Copy out the records word for word, from the start through the line that contains "Over which range", including that line. Omit the pictures.
**** RECORD SET
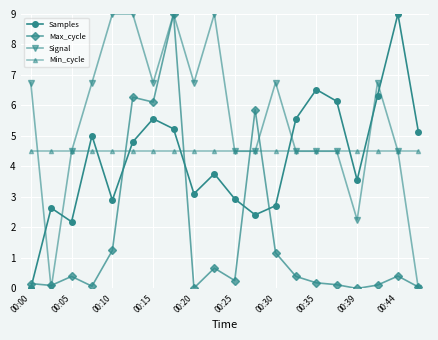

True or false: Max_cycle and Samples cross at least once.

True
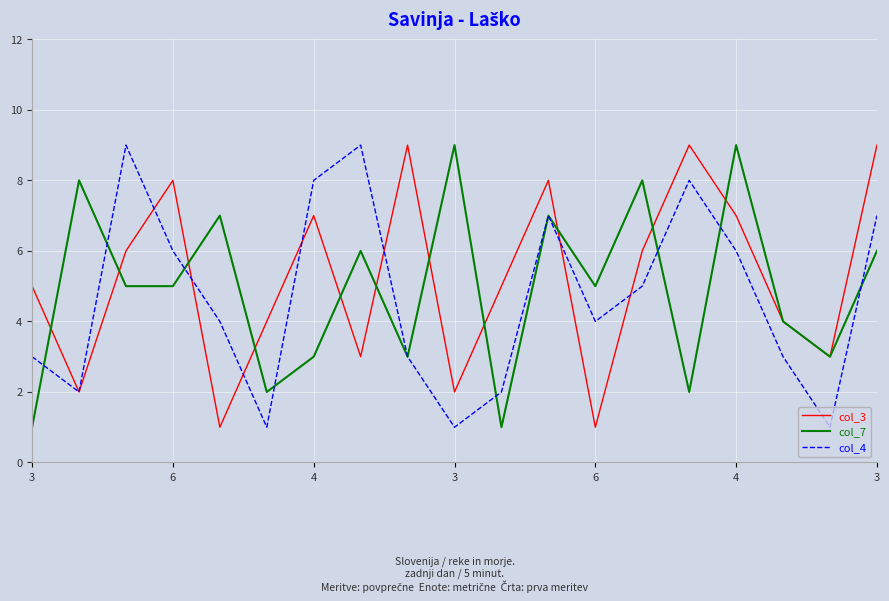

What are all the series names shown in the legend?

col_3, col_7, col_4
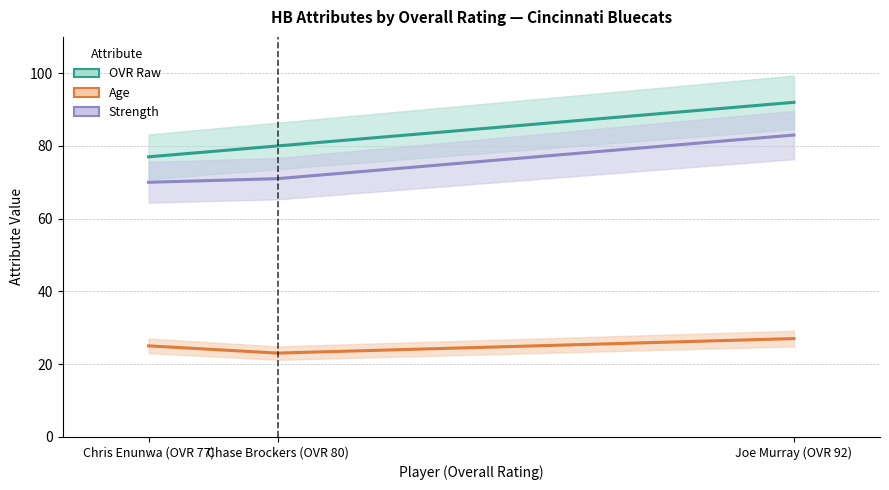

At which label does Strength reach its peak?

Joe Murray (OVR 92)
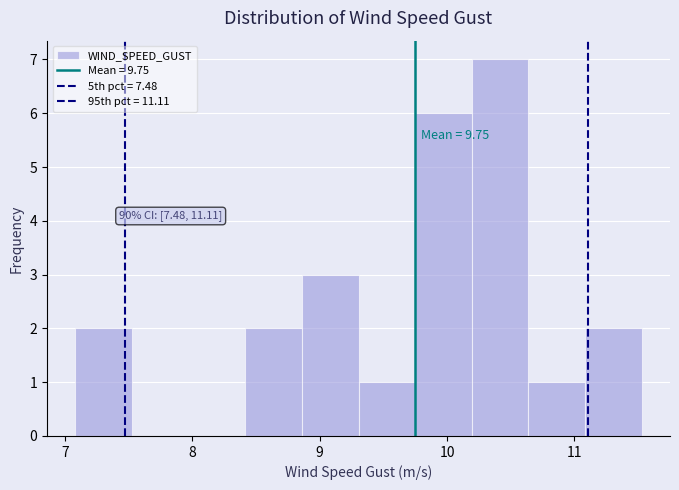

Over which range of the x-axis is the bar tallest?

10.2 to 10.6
********
■ **SOLUTION**:
True or false: Max_cycle and Samples cross at least once.

True

What are all the series names shown in the legend?

col_3, col_7, col_4

At which label does Strength reach its peak?

Joe Murray (OVR 92)

Over which range of the x-axis is the bar tallest?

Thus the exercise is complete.